Blimey, she has undertaken this whole journey because you have had tonsillitis?
Not everything is about you you know?
All we've really heard about is what you want and how you feel. This isn't about you.

your relationship sounds too intense and stifling. You seem to think she's being utterly selfish not doing things your way. All reads as being very odd.

Obviously we worry about our parents and grandparents, but at the end of the day they are adults and make their own decisions. The fact that you say you will be too angry with her to talk to her for a while when she returns has flawed me. THIS IS NOT YOUR DRAMA, DONT MAKE IT BE.

honeyroar · 13/02/2016 19:17

I think that you massively contributed to the fact that your mother didn't have a good time, I think you wore her down until she admitted you were right. You actually sound quite mean to your mother when you think you're caring about her.
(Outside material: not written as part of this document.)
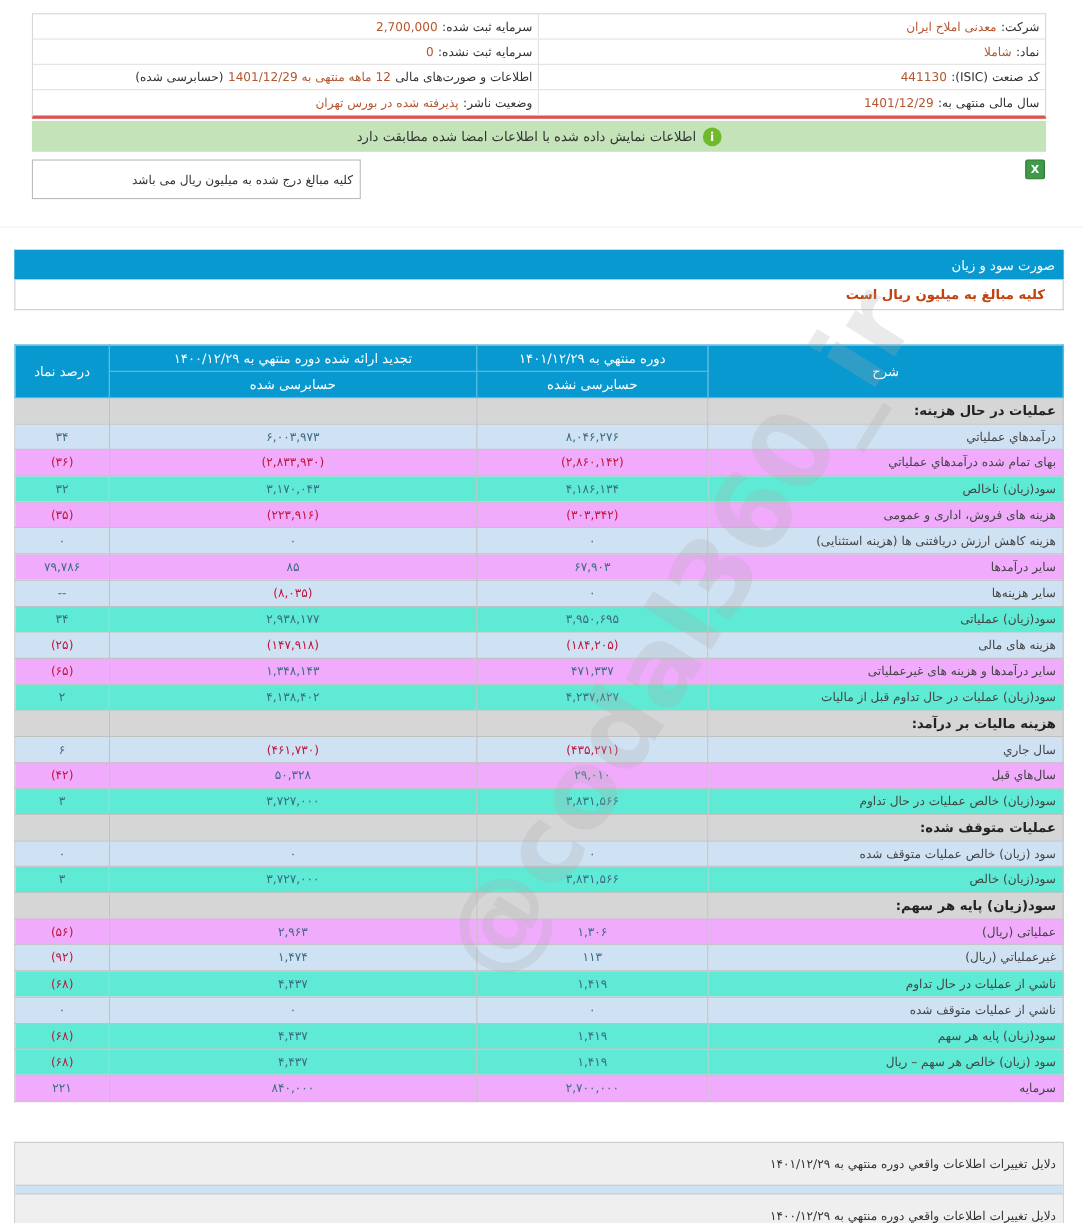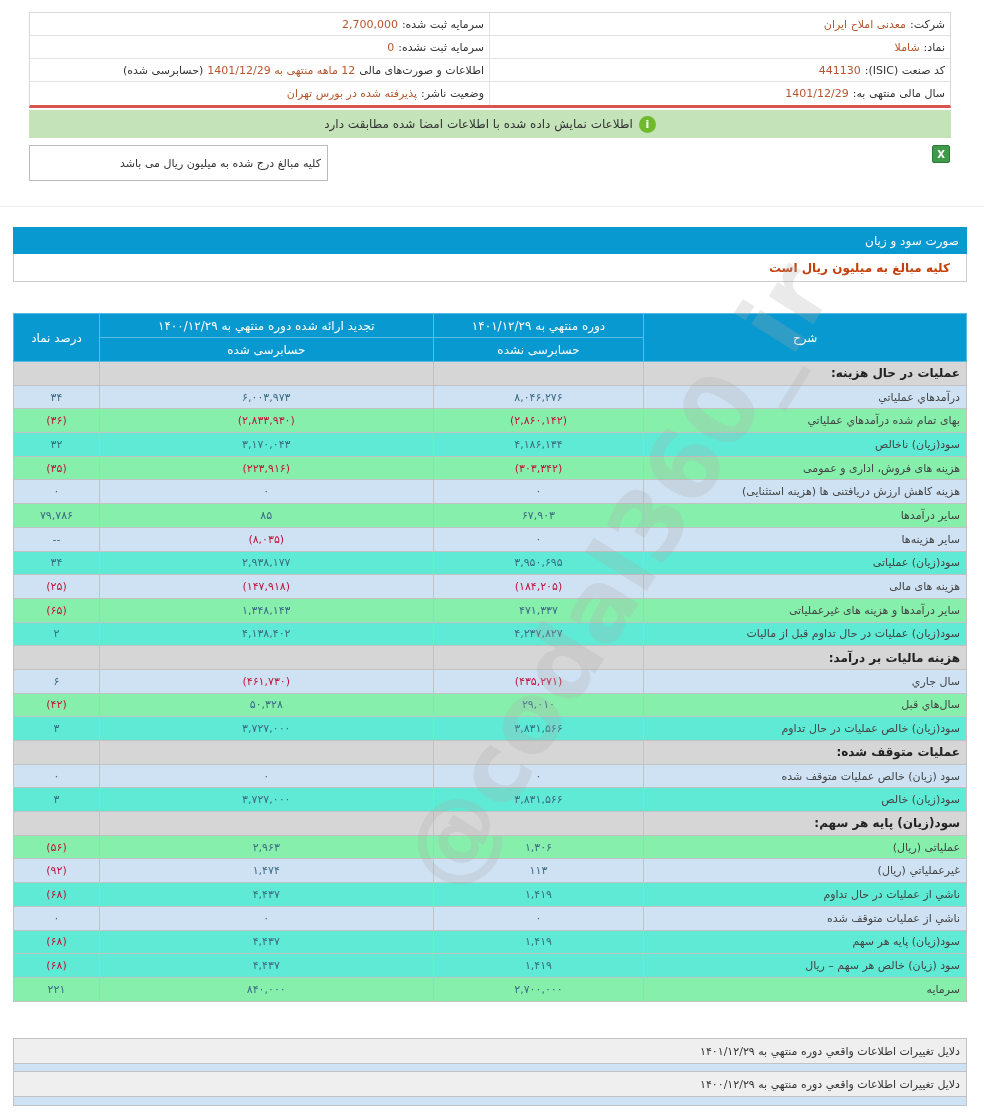"(۳۶)" tr.c-grey td { background: #86efac -> #f0abfc }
I feel quite sorry for her.

Parker231 · 13/02/2016 19:39

It doesn't matter where she decides to go and for what reason - she is an adult and doesn't need your approval to make her own decisions.

OnceAMeerNotAlwaysAMeer · 13/02/2016 21:02

^Perhaps it's unreasonable, but I'm angry that she would risk her health and safety and put me through so much stress and worry for a reason That makes no sense.

And she got nothing out of it. Just like any logical person would have realised she couldn't.^

dear nicebucket

I;m glad to hear that she is at least in one piece, though admittedly she's suffered.

Logically she was completely mistaken.

But she did do it directly for you. You may not agree with her actions and she may have been very illadvised. But .... you cannot change her. She did it because she truly thought it would help, and she put herself at risk because of that.

Forgive her. you too make mistakes and when it comes to children, you will go through fire for them, as she did for you... in hger own misguided way. It's a real shame she cannot listen to you and what you wanted, but that's her.

Pragmatically, don't withdraw from her. accept her limitations because she is only human, same as you are. Maybe tell her a bit less about the difficult things in your life, because it was as a response to those difficult things that she did this incredible, demanding, dangerous journey. Protect her in future by filtering information.

fwiw a lot of people on mumsnet have experience of only one other person truly caring for them - or of being utterly alone, which is a great deal worse. It's something some people have to face. Others have gone through it and do have more understanding than perhaps you think.

Again, she's home safe. Be gentle with her. She was foolish, but it came from love.

SDTGisAnEvilWolefGenius · 17/02/2016 12:04

How are you feeling now, Nicebucket? Hope things are a bit better.